Picture the scene: it's 3am. There is a rat-a-tat-tat on the door of a corner shop and Ronnie Barker's bespectacled eyes appear at the window.

In a deadpan voice he says to the shopkeeper: "Sorry to trouble you old chap - just wondered if by any chance you had a foot pump for a lilo?"

It could so easily have been one of the comedy sketches with which The Two Ronnies entertained millions.

But this scene was played out miles away from the television studios in a quiet side street in Littlehampton.

Ronnie and his family owned a holiday home in South Terrace, a perfect bolthole from the bright lights of his working life.

Ronnie was about to catch a plane with his family and was missing a vital bit of kit. So he trotted round to Cooper's corner shop in Norfolk Road which, as everyone knew, sold everything and was open all hours. There he made his unusual request to shopkeeper Basil Cooper.
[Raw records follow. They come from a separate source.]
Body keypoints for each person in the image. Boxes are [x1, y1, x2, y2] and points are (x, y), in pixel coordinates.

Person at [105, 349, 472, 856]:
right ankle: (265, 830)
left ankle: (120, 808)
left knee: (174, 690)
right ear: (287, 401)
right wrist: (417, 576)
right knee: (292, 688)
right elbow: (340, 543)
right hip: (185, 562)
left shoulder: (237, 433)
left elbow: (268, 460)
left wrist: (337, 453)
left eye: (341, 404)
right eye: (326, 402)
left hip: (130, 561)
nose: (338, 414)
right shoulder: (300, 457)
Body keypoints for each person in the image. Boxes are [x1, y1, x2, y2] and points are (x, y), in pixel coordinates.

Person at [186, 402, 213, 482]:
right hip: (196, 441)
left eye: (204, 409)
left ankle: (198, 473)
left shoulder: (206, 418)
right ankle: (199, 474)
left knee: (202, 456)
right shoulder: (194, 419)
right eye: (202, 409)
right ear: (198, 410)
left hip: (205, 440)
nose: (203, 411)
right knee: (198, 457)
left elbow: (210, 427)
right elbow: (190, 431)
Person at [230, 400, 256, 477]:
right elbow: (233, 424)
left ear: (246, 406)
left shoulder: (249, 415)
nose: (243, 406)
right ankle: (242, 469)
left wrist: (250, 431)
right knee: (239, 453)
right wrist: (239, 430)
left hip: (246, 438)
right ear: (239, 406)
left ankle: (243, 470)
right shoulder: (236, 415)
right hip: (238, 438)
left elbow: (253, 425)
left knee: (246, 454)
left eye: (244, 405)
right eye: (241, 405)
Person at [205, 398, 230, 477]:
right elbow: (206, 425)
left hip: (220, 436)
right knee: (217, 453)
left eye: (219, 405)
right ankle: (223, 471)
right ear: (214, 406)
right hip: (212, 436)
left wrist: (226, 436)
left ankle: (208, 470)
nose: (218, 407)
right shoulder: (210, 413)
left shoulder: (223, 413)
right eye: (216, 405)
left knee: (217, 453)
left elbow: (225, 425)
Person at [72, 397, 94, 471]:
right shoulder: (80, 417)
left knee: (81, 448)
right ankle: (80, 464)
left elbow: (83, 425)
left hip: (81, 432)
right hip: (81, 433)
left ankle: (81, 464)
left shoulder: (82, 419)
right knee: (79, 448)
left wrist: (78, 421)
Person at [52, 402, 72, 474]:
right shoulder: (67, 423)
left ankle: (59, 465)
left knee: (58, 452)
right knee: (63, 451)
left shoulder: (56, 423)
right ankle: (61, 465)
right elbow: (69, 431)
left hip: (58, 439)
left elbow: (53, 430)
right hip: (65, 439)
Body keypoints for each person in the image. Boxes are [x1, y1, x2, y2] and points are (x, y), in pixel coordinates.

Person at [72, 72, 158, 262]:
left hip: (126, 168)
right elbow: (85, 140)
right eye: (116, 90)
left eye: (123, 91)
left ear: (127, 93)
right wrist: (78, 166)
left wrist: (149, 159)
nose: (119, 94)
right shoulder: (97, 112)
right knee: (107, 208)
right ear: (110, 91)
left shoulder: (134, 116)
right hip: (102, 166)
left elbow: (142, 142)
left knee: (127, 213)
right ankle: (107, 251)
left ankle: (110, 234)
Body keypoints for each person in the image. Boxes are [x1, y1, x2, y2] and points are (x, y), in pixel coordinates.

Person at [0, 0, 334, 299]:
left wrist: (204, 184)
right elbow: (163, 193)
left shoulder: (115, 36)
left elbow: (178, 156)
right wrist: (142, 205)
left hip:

Cooper's is widely credited with being the inspiration for the series Open All Hours, which starred Ronnie Barker as the tight-fisted shopkeeper Arkwright, David Jason as his dreamy nephew Granville and Lynda Baron as the object of Arkwright's desire, buxom nurse Gladys Emmanuel.

There is no proof that Cooper's sparked the series but the clues are there.

Cooper's, like Arkwright's, sold everything. It crammed in so much into its confined space that its wares overflowed onto the pavement.

The shop, which had been in the Cooper family since 1925, was run by Basil's mother. She wasn't a nurse but she was called Gladys. According to locals who remember the original shop, she was fond of holding court in the shop and giving orders to her son, the shop boy.

Although he was called Basil, it is thought Ronnie Barker borrowed another name from just around the corner - Granville Road. Basil, who sold the shop in 1972, spotted the similarities as soon as the series began on BBC1 in the mid-Seventies. Although on television it was written by Roy Clarke and set in Doncaster, Ronnie undoubtedly had some input.

Basil said: "Ours was an old-fashioned grocery store with things piled up outside. We wore those brown overalls, used an old cash register and we did have a delivery bike until we progressed to a van.

"Some of the names were the same and we were open all hours, from 7am to midnight. In the summer months we would be up well into the night stock-taking, doing orders and filling shelves and it was during one of these nights that Ronnie came looking for the pump for his lilo."

Cooper's sold most things but not lilo pumps. However, enterprising Basil dug out a foot pump he kept in the back of the shop and sold that to a satisfied Ronnie instead.

Basil, of St Flora's Road, Littlehampton, said that away from the TV lights, Ronnie was a quiet and private man.

He said: "He only came into the shop occasionally. Mostly we saw his wife Joy and the children. I think Littlehampton was his retreat from the bright lights. When he wasn't working he just liked a quiet life."

But even when he was off duty, Ronnie's mind was absorbing the detail around him for future use.

Basil said: "We lived in the back of the shop so when we were shut it wasn't unusual for people to come and knock on the back door and ask if they could have something."

Basil's wife Maureen believes the television producers may also have borrowed traits from Gladys Cooper.

She said: "Gladys was a kind of square lady and had the same stance as Arkwright. The way she walked and stood at the counter and some of her mannerisms were similar too."

Basil insists he cannot see any similarities between him and Arkwright. Certainly they didn't borrow Basil's hearty laugh and there is no trace of Arkwright's famous stutter.

Although there is still a shop on the Cooper's site, it is now a Londis store run by Bharti Shah. The name Cooper's is still used in the licensing notice above the door.

Sue Warley, who owns Mortimer's restaurant across the road, remembers Cooper's in its heyday.

She said: "It was a real old-fashioned shop with things hanging from the ceiling they used to take down with a long stick. Women used to go in with their shopping baskets and Cooper's would fill them for them.

"They were a tradition in the area but as soon as they sold the business it was upgraded and eventually became an ordinary supermarket. But you can see where they got the germ of an idea from."